If the signs of a recession, like weakness in trucking volume and manufacturing PMIs, prove true, the Fed will be in panic mode, according to Jeffrey Gundlach. The economy will weaken, rates will go up and the Fed will have to “do something,” to protect against a “spiral” of higher rates feeding and slower growth.
Gundlach is the founder and chief investment officer of Los Angeles-based DoubleLine Capital. He spoke to investors via a conference call at 4:15pm on July 23. The focus of his talk was DoubleLine’s fixed-income closed-end funds, DBL and DSL.
Gundlach devoted most of the call to the positioning of DBL and DSL. I will focus on the last 15 minutes of the call, when he took questions from the attendees, with the focus on a possible recession and the direction of interest rates.

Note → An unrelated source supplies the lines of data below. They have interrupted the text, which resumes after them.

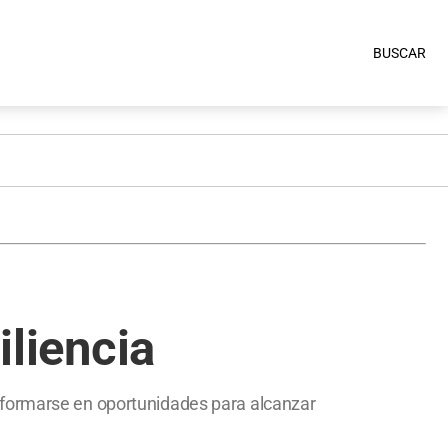
BUSCAR
iliencia
sformarse en oportunidades para alcanzar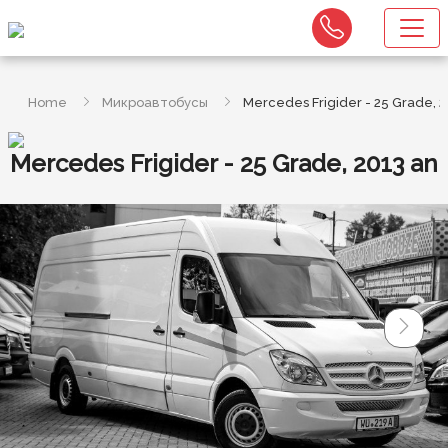
Home
Микроавтобусы
Mercedes Frigider - 25 Grade, 2
Mercedes Frigider - 25 Grade, 2013 an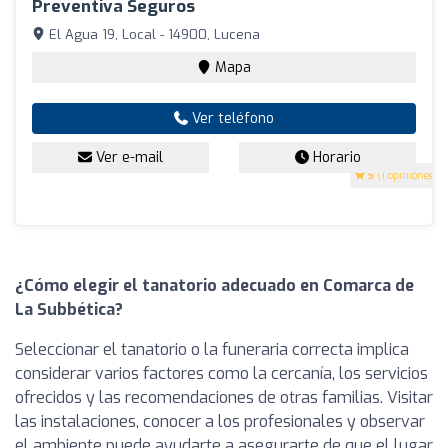
Preventiva Seguros
El Agua 19, Local - 14900, Lucena
Mapa
Ver teléfono
Ver e-mail
Horario
5
(1 opiniones)
¿Cómo elegir el tanatorio adecuado en Comarca de
La Subbética?
Seleccionar el tanatorio o la funeraria correcta implica
considerar varios factores como la cercanía, los servicios
ofrecidos y las recomendaciones de otras familias. Visitar
las instalaciones, conocer a los profesionales y observar
el ambiente puede ayudarte a asegurarte de que el lugar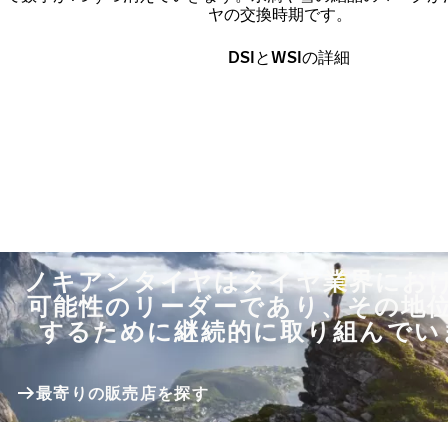
ヤの交換時期です。
DSIとWSIの詳細
ノキアンタイヤはタイヤ業界にお
可能性のリーダーであり、その地
するために継続的に取り組んでい
最寄りの販売店を探す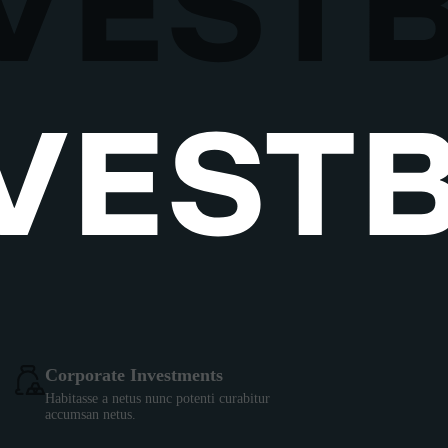
Corporate Investments
Habitasse a netus nunc potenti curabitur
accumsan netus.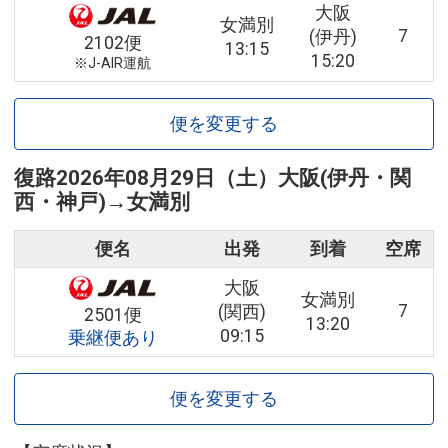
大阪
女満別
7
(伊丹)
2102便
13:15
15:20
※J-AIR運航
便を変更する
復路
2026年08月29日（土）
大阪(伊丹・関
西・神戸)
→
女満別
便名
出発
到着
空席
大阪
女満別
7
(関西)
2501便
13:20
09:15
乗継便あり
便を変更する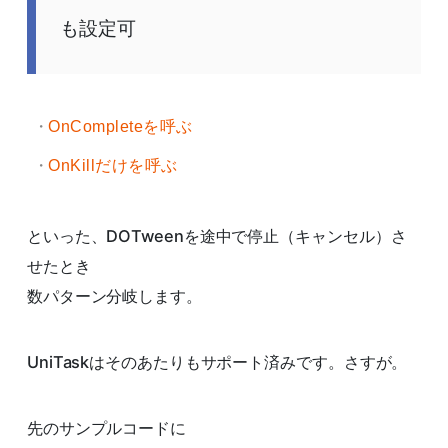
も設定可
OnCompleteを呼ぶ
OnKillだけを呼ぶ
といった、DOTweenを途中で停止（キャンセル）さ
せたとき
数パターン分岐します。
UniTaskはそのあたりもサポート済みです。さすが。
先のサンプルコードに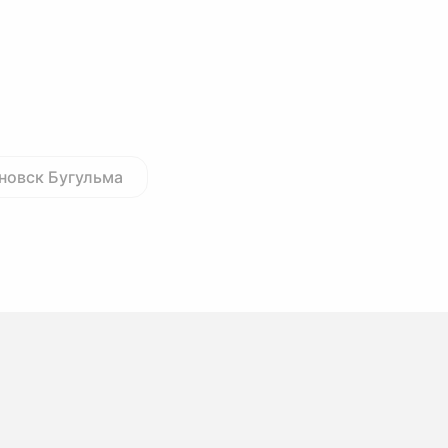
новск Бугульма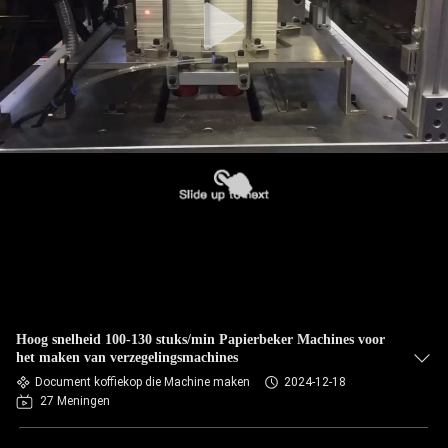
Hoog snelheid 100-130 stuks/min Papierbeker Machines voor
het maken van verzegelingsmachines
Document koffiekop die Machine maken
2024-12-18
27 Meningen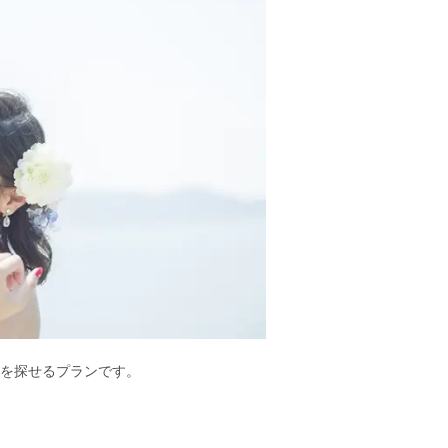
を探せるプランです。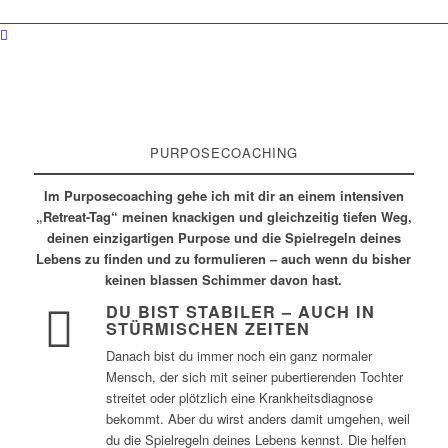
PURPOSECOACHING
Im Purposecoaching gehe ich mit dir an einem intensiven
„Retreat-Tag“ meinen knackigen und gleichzeitig tiefen Weg,
deinen einzigartigen Purpose und die Spielregeln deines
Lebens zu finden und zu formulieren – auch wenn du bisher
keinen blassen Schimmer davon hast.
DU BIST STABILER – AUCH IN
STÜRMISCHEN ZEITEN
Danach bist du immer noch ein ganz normaler
Mensch, der sich mit seiner pubertierenden Tochter
streitet oder plötzlich eine Krankheitsdiagnose
bekommt. Aber du wirst anders damit umgehen, weil
du die Spielregeln deines Lebens kennst. Die helfen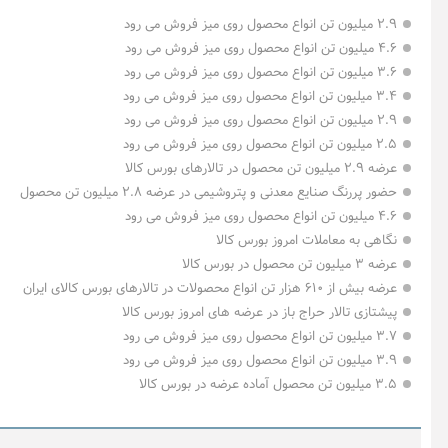
۲.۹ میلیون تن انواع محصول روی میز فروش می رود
۴.۶ میلیون تن انواع محصول روی میز فروش می رود
۳.۶ میلیون تن انواع محصول روی میز فروش می رود
۳.۴ میلیون تن انواع محصول روی میز فروش می رود
۲.۹ میلیون تن انواع محصول روی میز فروش می رود
۲.۵ میلیون تن انواع محصول روی میز فروش می رود
عرضه ۲.۹ میلیون تن محصول در تالارهای بورس کالا
اینفوگرافیک ۲ اسف
حضور پررنگ صنایع معدنی و پتروشیمی در عرضه ۲.۸ میلیون تن محصول
۴.۶ میلیون تن انواع محصول روی میز فروش می رود
نگاهی به معاملات امروز بورس کالا
عرضه ۳ میلیون تن محصول در بورس کالا
عرضه بیش از ۶۱۰ هزار تن انواع محصولات در تالارهای بورس کالای ایران
پیشتازی تالار حراج باز در عرضه های امروز بورس کالا
۳.۷ میلیون تن انواع محصول روی میز فروش می رود
۳.۹ میلیون تن انواع محصول روی میز فروش می رود
۳.۵ میلیون تن محصول آماده عرضه در بورس کالا
احسان مرادی
پارسیان
یک دقیقه با بورس کالا (دوشنبه ۱۲
رشد چشمگی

Gundlach predicted a “high likelihood” of a recession before 2020 election. The leading economic indicators (LEIs) also point to a weakening economy. As rates rise, so will interest costs incurred by the government, which would translate to further weakness in the private sector. The underlying problem causing the spiral is the large and expanding federal deficit, according to Gundlach.
“We’re starting out before the recession with a huge debt problem,” he said, “that will grow faster in a recession.”
In response, Fed policy has become more “evolutionary,” he said. It has been talking about quantitative easing (QE) as a “normal” policy tool, instead of one whose use is restricted to crises. The Fed is softening people up, he said, so that if rates rise, it will do QE and then emulate the Bank of Japan and other central banks to take rates negative.
A reason rates are so low is that the Fed is “hedging its bets,” Gundlach said. Rates will go up first as the economy weakens and be engineered down. This pre-emptive rate reduction could leave the Fed with nowhere to go, as a recession demands ways to stimulate growth.
“There is a real risk of rising rates,” he said, which would slow economic growth and contribute to a more destructive recession. If a recession comes this year, the yield curve will steepen, he said. Indeed, that steepening has already started.
But there has never been a recession in the post-war period without the LEIs first going negative.
Economic weakness is already evident in metrics such as trucking volume and manufacturing PMIs, which he said are deteriorating but not at “problem levels” yet.
People are focusing on 2-10 year spread being narrow, according to Gundlach, but that is the wrong focus. The 5-30 year spread has been steepening “non-stop” over the last year and a half, he said. The market thinks the Fed will ease, but Gundlach said that thinking will increase the fear of recession.
The market thinks the Fed is trying to be preemptive and get “in front” of a recession, he said.
The 2-10 spread inverts months before a recession, he said, and then it steepens. It already inverted briefly, according to Gundlach.
“What you want to watch out for is the steepening to start,” he said. “It would increase the probability of a recession.”
Let’s turn to Gundlach’s other comments about the global economy and capital markets.
Gundlach refuted a story that appeared in the on-line version of Barron’s and was picked up by Bloomberg. That story reported on a high number of departures from the credit team at DoubleLine. Gundlach said the thrust of the story was completely untrue and that it contained at least a half dozen factual errors. There are 65 members of the credit team, he said, down only slightly over the recent past.
He said his decision to not participate in the most recent Barron’s roundtable was in response to that magazine’s inaccurate reporting and its failure to respond to his requests to correct its errors.
Avoid high-yield bonds, according to Gundlach, which are more sensitive to economic weakness that other bond market sectors. He said that junk market resembles late 2006 early 2007. He recalled that, in late 2006, he said, “It’s okay to dance the risk dance, but you better be dancing near the exits.” Six months later he said to “get out now.”
Investment-grade bond prices have risen more than junk prices, based on the LQD and JNK ETFs. That is a bad sign, he said, and is showing there is more risk than the stock market reflects.
He was asked how negative monetary policy can go before there is a run on a bank. Based on Deutsche Bank, he said, it is “not far from now.”
The dollar has “lots of room to do down,” Gundlach said, because Fed policy will support that movement.
Risk parity strategies have done well this year, he said, because all asset classes are up. Risk parity is a long-only strategy and will do well in a positive market. If you really wanted to be up, he said, you would own gold miners, which are “crushing it.”
U.S. equity investors will be disheartened to hear that he said we are “near the high of the year on the S&P.”
“There is a much greater chance than people appreciate that there will be a negative sign on the stock market performance at some point this year”, Gundlach warned.
But he qualified that comment by saying it was not a high conviction prediction.